方荻花:“这种人不用惯她毛病,再这样你还泼她,有事儿我担着。”
什么玩意儿!
不知道感恩的狗东西。
要不是看孩子可怜无辜,真是要跟他们好好理论的。
不过让方荻花暗爽的是村里人都站陆家,都骂常老婆子昏头了,所以她也就没当回事。
身正不怕影子斜嘛。
林姝:“好嘞。”
她把凉拌海带丝和蒜泥茄子多给他们拨一些,大哥爱吃,多给盛一些大嫂也高兴。
另外还有李婶子送的青菜,林姝直接开水烫过,新鲜翠绿,水嫩脆甜。
方荻花看她还滴了两滴油,虽然觉得老大不配,但是也没说什么,毕竟一家子吃饭呢。
方荻花拎着饭菜出门,就碰到赵美凤在路口鬼鬼祟祟的。
赵美凤:“婶儿。”
方荻花瞥了她一眼,哼了一声,脸色就沉下来。
赵美凤看她冷着脸,心虚地没话找话,“婶儿,三弟的事儿,你想开些。”
方荻花讥讽道:“怎么想开?这会儿就给他媳妇儿找二婚?”
她明明没指名道姓,可赵美凤却下意识觉得她在责问自己。
赵美凤尴尬道:“婶儿,是老三家的有啥想法吗?这老话儿说得好,女大不中留,更何况是……”
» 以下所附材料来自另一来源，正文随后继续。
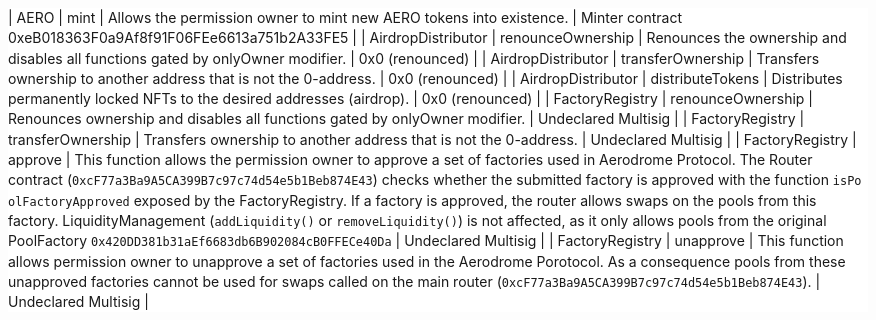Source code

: | AERO                       | mint                     | Allows the permission owner to mint new AERO tokens into existence.                                                                                                                                                                                                                                                                                                                                                                                                                                                                                                   | Minter contract 0xeB018363F0a9Af8f91F06FEe6613a751b2A33FE5             |
| AirdropDistributor         | renounceOwnership        | Renounces the ownership and disables all functions gated by onlyOwner modifier.                                                                                                                                                                                                                                                                                                                                                                                                                                                                                       | 0x0 (renounced)                                                        |
| AirdropDistributor         | transferOwnership        | Transfers ownership to another address that is not the 0-address.                                                                                                                                                                                                                                                                                                                                                                                                                                                                                                     | 0x0 (renounced)                                                        |
| AirdropDistributor         | distributeTokens         | Distributes permanently locked NFTs to the desired addresses (airdrop).                                                                                                                                                                                                                                                                                                                                                                                                                                                                                               | 0x0 (renounced)                                                        |
| FactoryRegistry            | renounceOwnership        | Renounces ownership and disables all functions gated by onlyOwner modifier.                                                                                                                                                                                                                                                                                                                                                                                                                                                                                           | Undeclared Multisig                                                    |
| FactoryRegistry            | transferOwnership        | Transfers ownership to another address that is not the 0-address.                                                                                                                                                                                                                                                                                                                                                                                                                                                                                                     | Undeclared Multisig                                                    |
| FactoryRegistry            | approve                  | This function allows the permission owner to approve a set of factories used in Aerodrome Protocol. The Router contract (`0xcF77a3Ba9A5CA399B7c97c74d54e5b1Beb874E43`) checks whether the submitted factory is approved with the function `isPoolFactoryApproved` exposed by the FactoryRegistry. If a factory is approved, the router allows swaps on the pools from this factory. LiquidityManagement (`addLiquidity()` or `removeLiquidity()`) is not affected, as it only allows pools from the original PoolFactory `0x420DD381b31aEf6683db6B902084cB0FFECe40Da` | Undeclared Multisig                                                    |
| FactoryRegistry            | unapprove                | This function allows permission owner to unapprove a set of factories used in the Aerodrome Porotocol. As a consequence pools from these unapproved factories cannot be used for swaps called on the main router (`0xcF77a3Ba9A5CA399B7c97c74d54e5b1Beb874E43`).                                                                                                                                                                                                                                                                                                      | Undeclared Multisig                                                    |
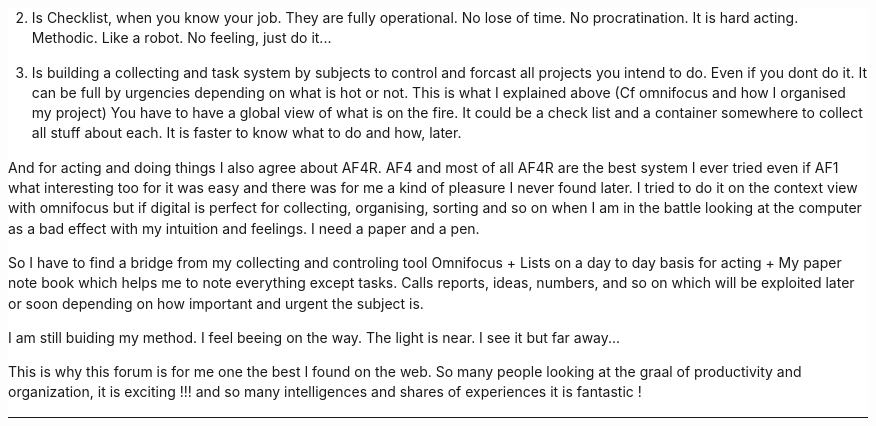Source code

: 2. Is Checklist, when you know your job. They are fully operational. No lose of time. No procratination. It is hard acting. Methodic. Like a robot. No feeling, just do it...   
  
3. Is building a collecting and task system by subjects to control and forcast all projects you intend to do. Even if you dont do it. It can be full by urgencies depending on what is hot or not. This is what I explained above (Cf omnifocus and how I organised my project) You have to have a global view of what is on the fire. It could be a check list and a container somewhere to collect all stuff about each. It is faster to know what to do and how, later.   
  
And for acting and doing things I also agree about AF4R. AF4 and most of all AF4R are the best system I ever tried even if AF1 what interesting too for it was easy and there was for me a kind of pleasure I never found later. I tried to do it on the context view with omnifocus but if digital is perfect for collecting, organising, sorting and so on when I am in the battle looking at the computer as a bad effect with my intuition and feelings. I need a paper and a pen.   
  
So I have to find a bridge from my collecting and controling tool Omnifocus + Lists on a day to day basis for acting + My paper note book which helps me to note everything except tasks. Calls reports, ideas, numbers, and so on which will be exploited later or soon depending on how important and urgent the subject is.   
  
I am still buiding my method. I feel beeing on the way. The light is near. I see it but far away...  
  
This is why this forum is for me one the best I found on the web. So many people looking at the graal of productivity and organization, it is exciting !!! and so many intelligences and shares of experiences it is fantastic !

---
方荻花:“她有没有那想法我不知道,我看你想法不少。我说老大家的,你可把屁股给我坐正当了,要是外面传什么闲话别怪我不给你脸面。”
赵美凤脸一下子通红,心虚又恼火,还透着股子被人责问到脸上的尴尬,“婶儿,你这话可奇怪。”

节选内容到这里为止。